ABSTRACT
At times, various analytical and empirical approaches used to estimate the initial sizing of a desilting basin in a hydropower project would give very different results and the designer has to take a call judiciously. The purpose of this study is to develop a monograph based on Teaching–Learning-Based Optimization and Gravitational Search algorithm for a practical range of depth of desilting basins. The parameters commonly used in hydropower projects for estimation of desilting basins sizing and its efficiency are used in this study. The outcome is further verified using a list of mega hydropower projects.

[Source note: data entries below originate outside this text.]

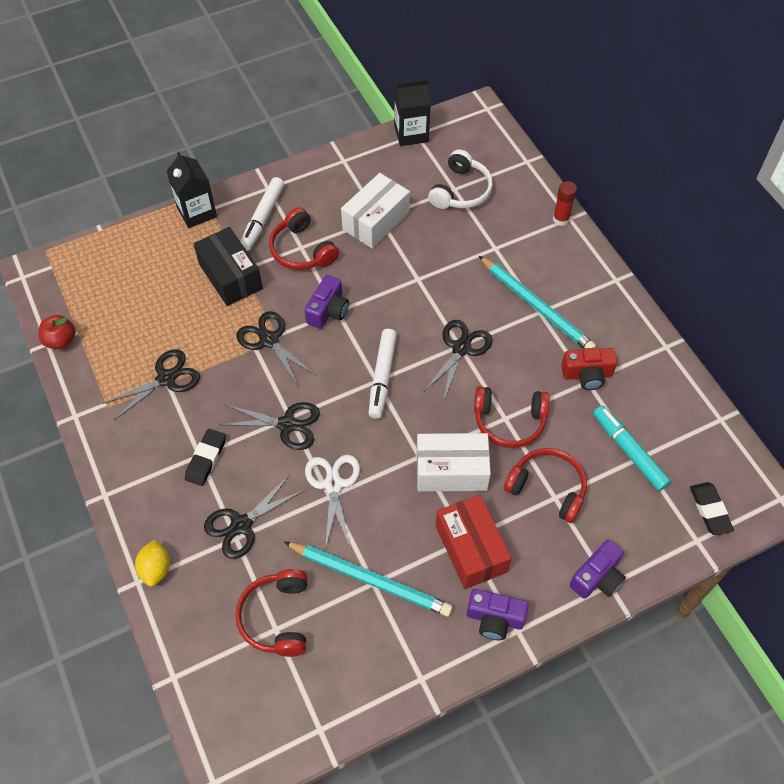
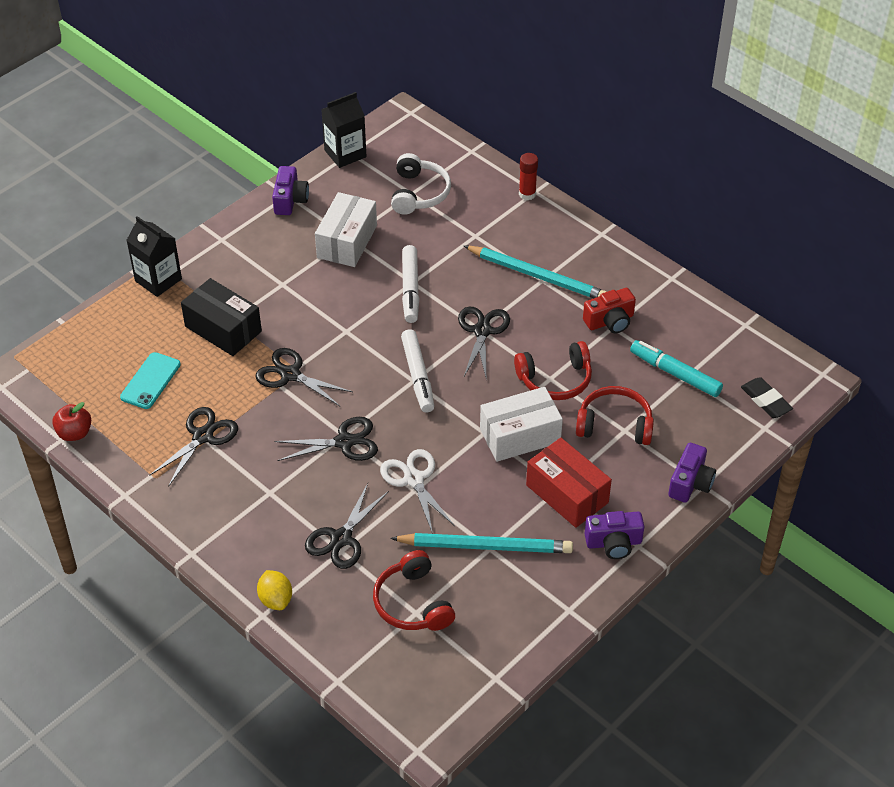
camera: 20 degrees left, 10 degrees down
black eraser [185,429,226,486] -> none
white marker [241,177,284,251] -> white marker moved to [402,245,419,323]
red headphones [269,207,339,270] -> none
purple camera [305,275,349,329] -> purple camera moved to [272,166,309,215]
none -> turquoise phone [120,352,181,409]

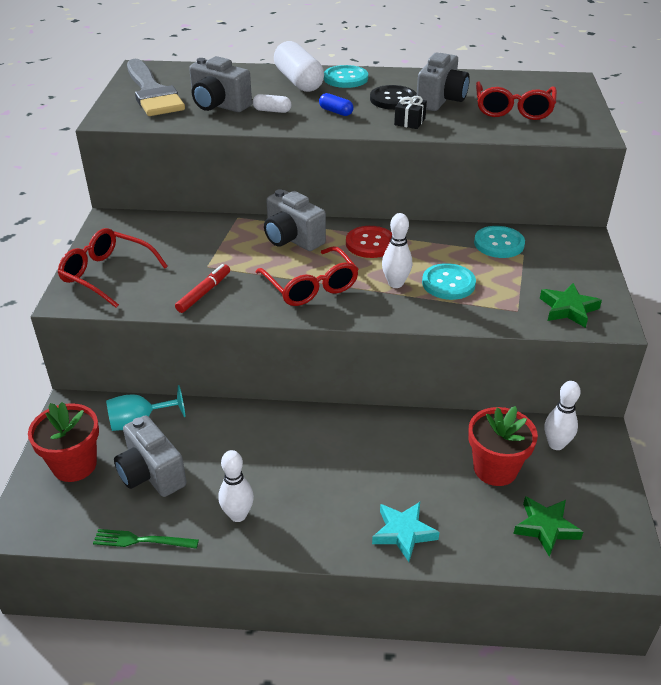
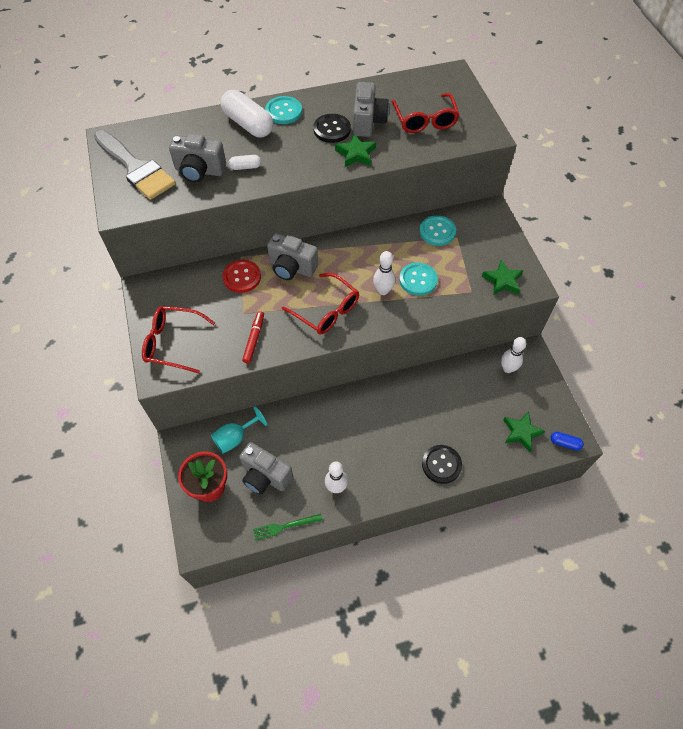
camera: 20 degrees left, 20 degrees up
blue capsule [319,93,354,116] -> blue capsule moved to [550,432,584,450]
red button [346,226,392,258] -> red button moved to [223,260,261,293]
turquoise star [372,502,440,562] -> black button [422,445,462,484]
black gift [394,96,427,129] -> green star [335,133,376,167]
red flower pot [468,406,538,486] -> none

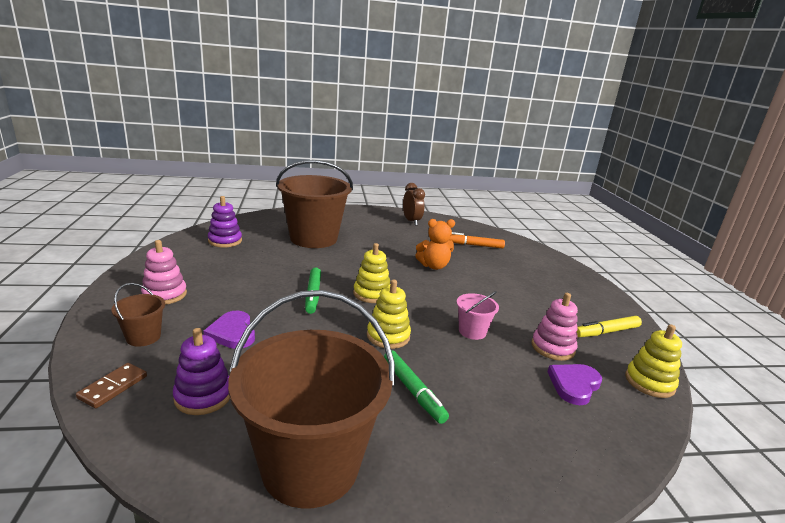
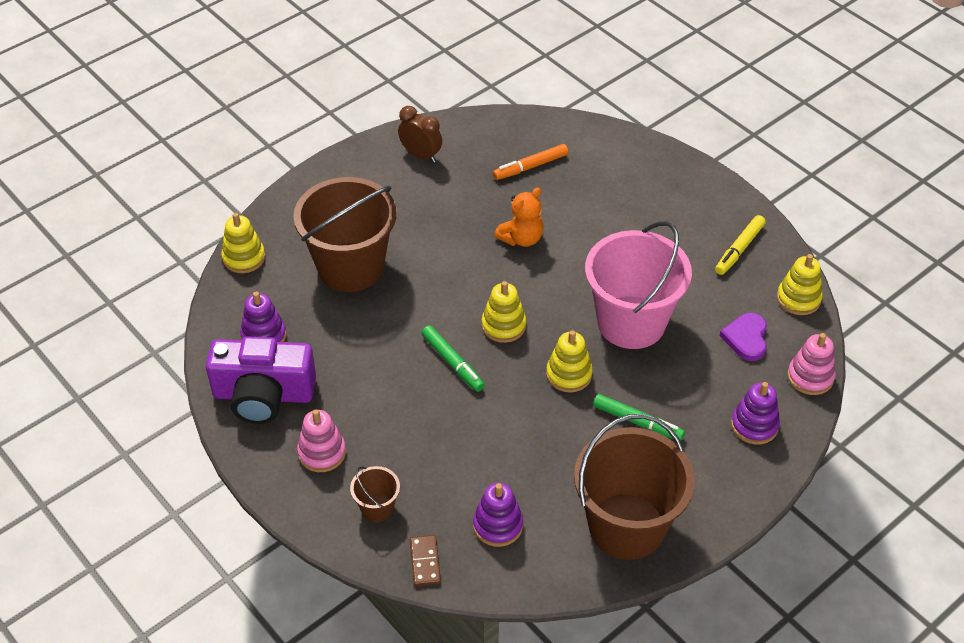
camera: 30 degrees left, 25 degrees up
purple heart [203,311,255,349] -> none
pink bucket [457,291,499,340] -> pink bucket [585,221,692,349], size x2.32
pink stacking toy [531,293,578,361] -> pink stacking toy moved to [787,333,836,395]
none -> purple camera [206,336,316,424]
none -> yellow stacking toy [221,213,265,273]
none -> purple stacking toy [731,382,780,444]

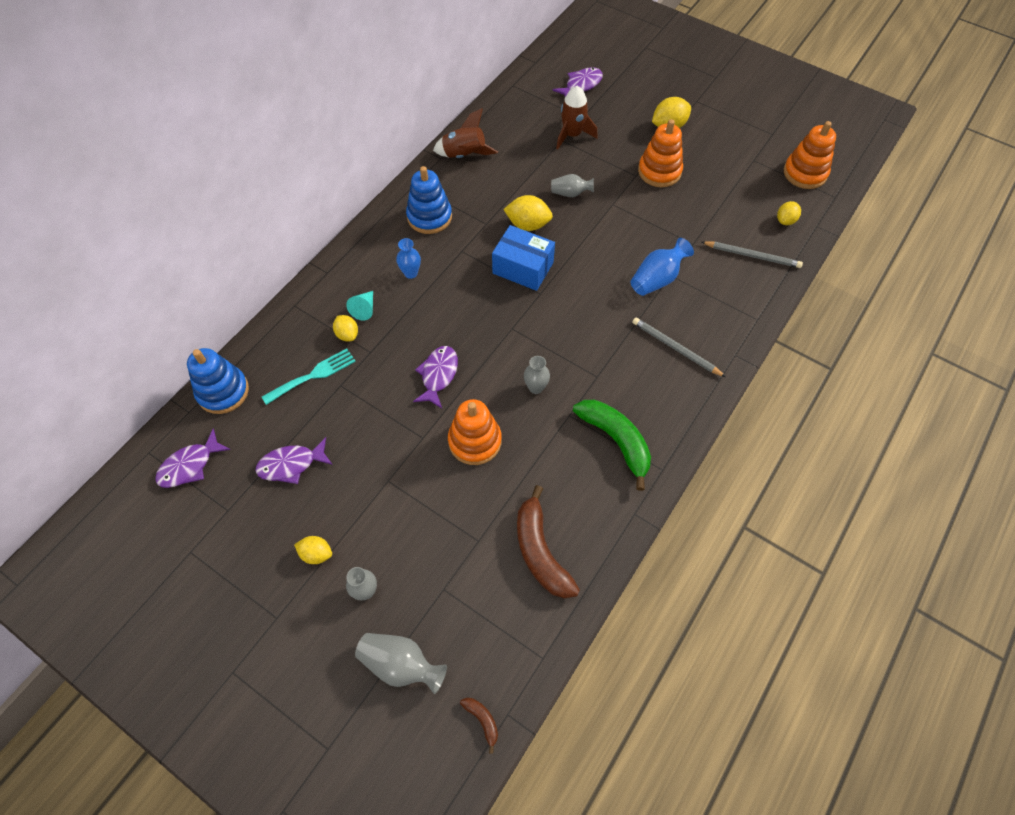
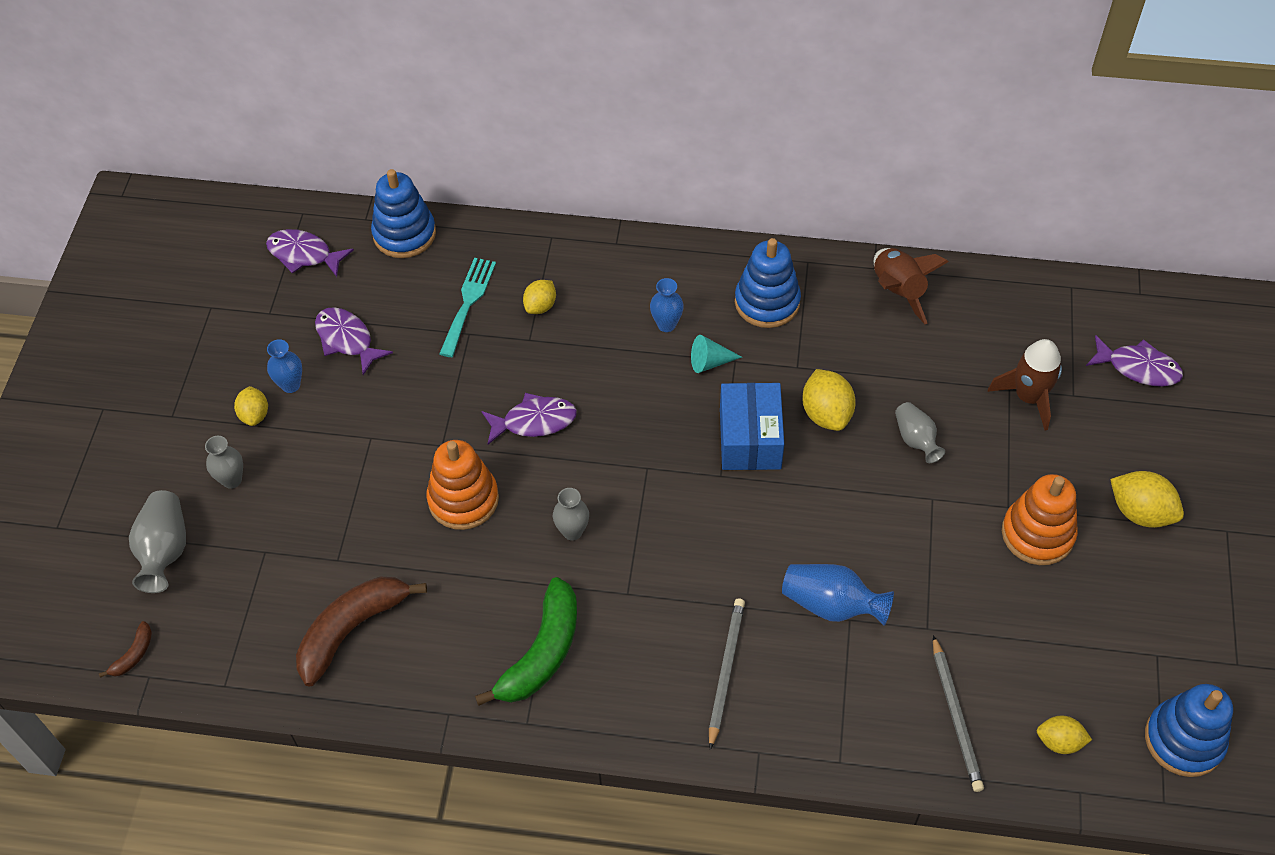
camera: 65 degrees right, 5 degrees down
turquoise fork [262,348,356,405] -> turquoise fork turned 105 degrees counterclockwise [439,258,496,357]
turquoise cone [346,291,373,320] -> turquoise cone moved to [691,335,742,373]
orange stacking toy [784,121,836,189] -> blue stacking toy [1145,684,1233,777]
none -> blue vase [267,339,302,393]

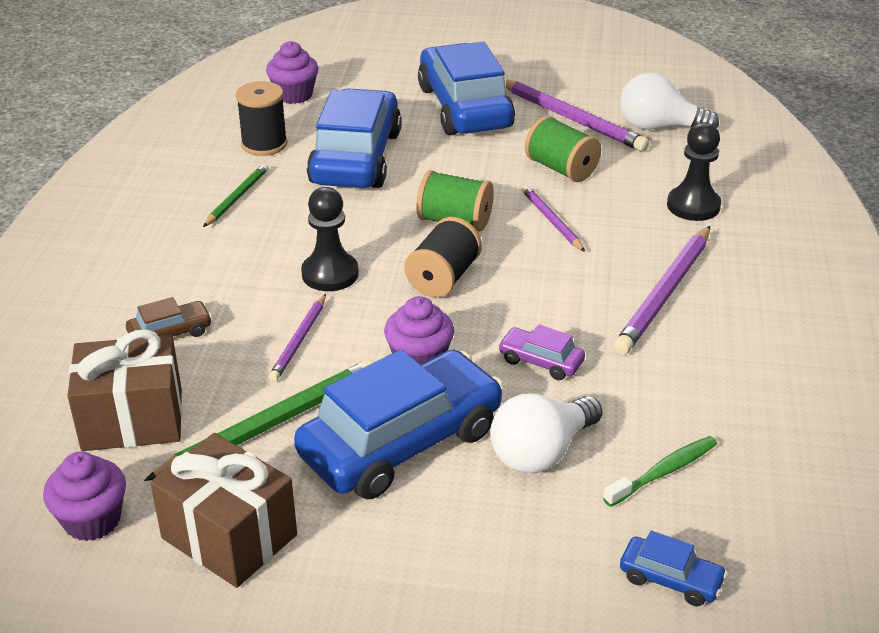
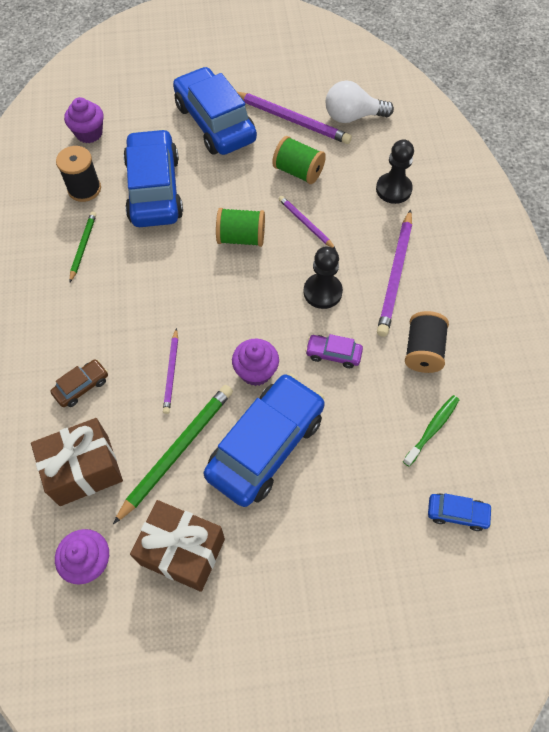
camera: 15 degrees left, 25 degrees up
black pawn [301,187,359,291] -> black pawn moved to [304,246,343,309]
black spool [404,217,482,298] -> black spool moved to [405,311,449,373]
white light bulb [490,393,603,473] -> none

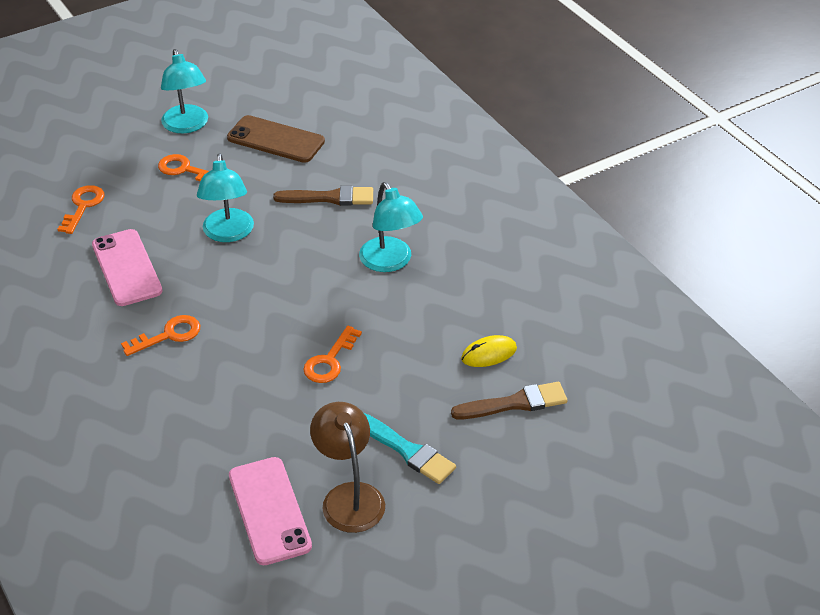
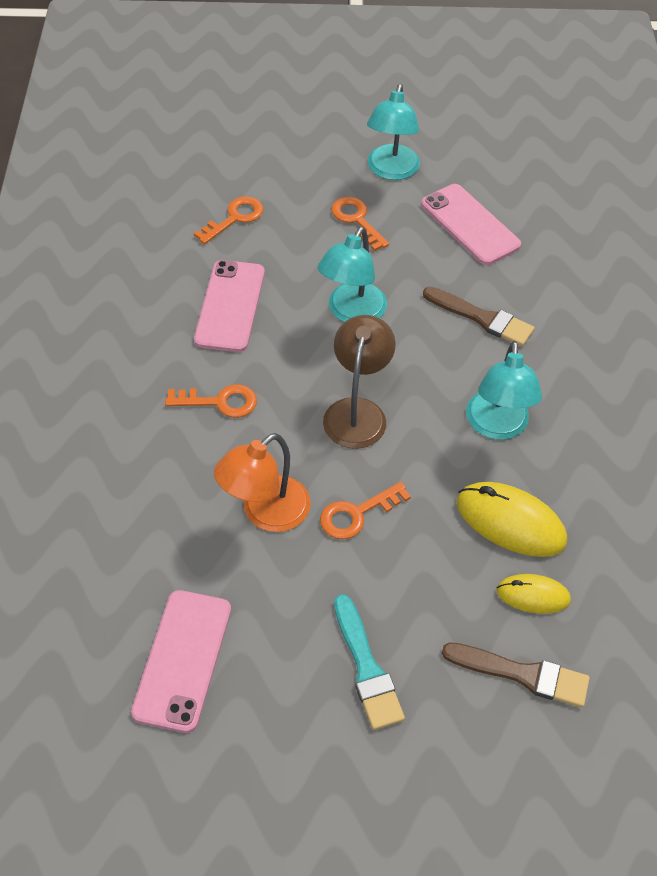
camera: 30 degrees right, 10 degrees up
brown phone [227,115,325,163] -> pink phone [421,184,521,265]
brown lamp [310,402,385,533] -> brown lamp moved to [323,315,396,449]
none -> orange lamp [214,433,311,532]
none -> yellow mouse [456,482,567,557]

This study will be useful in fixing the best optimized dimension of desilting basins.
Notation
a | = | constant |
A | = | desilting basin plan area (m2) |
Ax | = | desilting basin cross sectional area (m2) |
b | = | approach channel width (m) |
B | = | desilting basin width (m) |
d | = | sediment particle size to be removed (mm) |
D | = | depth of flow (m) |
g | = | acceleration due to gravity (m s−2) |
h | = | flow depth in approach channel (m) |
k | = | Von Karman universal constant (-) |
L | = | length of desilting basin (m) |
n | = | Manning`s rugosity coefficient (s m−1/3) |
η | = | efficiency of removal of sediments (-) |
ηd | = | efficiency with flushing (-) |
Q | = | Desilting basin design discharge (m3s−1) |
Qf | = | Flushing discharge (m3s−1) |
R | = | hydraulic radius of desilting basin (m) |
U | = | forward velocity (m s−1) |
u* | = | shear velocity (m s−1) |
w | = | settling Velocity (m s−1) |
we | = | effective fall velocity (m s−1) |
w` | = | reduction in fall velocity (m s−1) |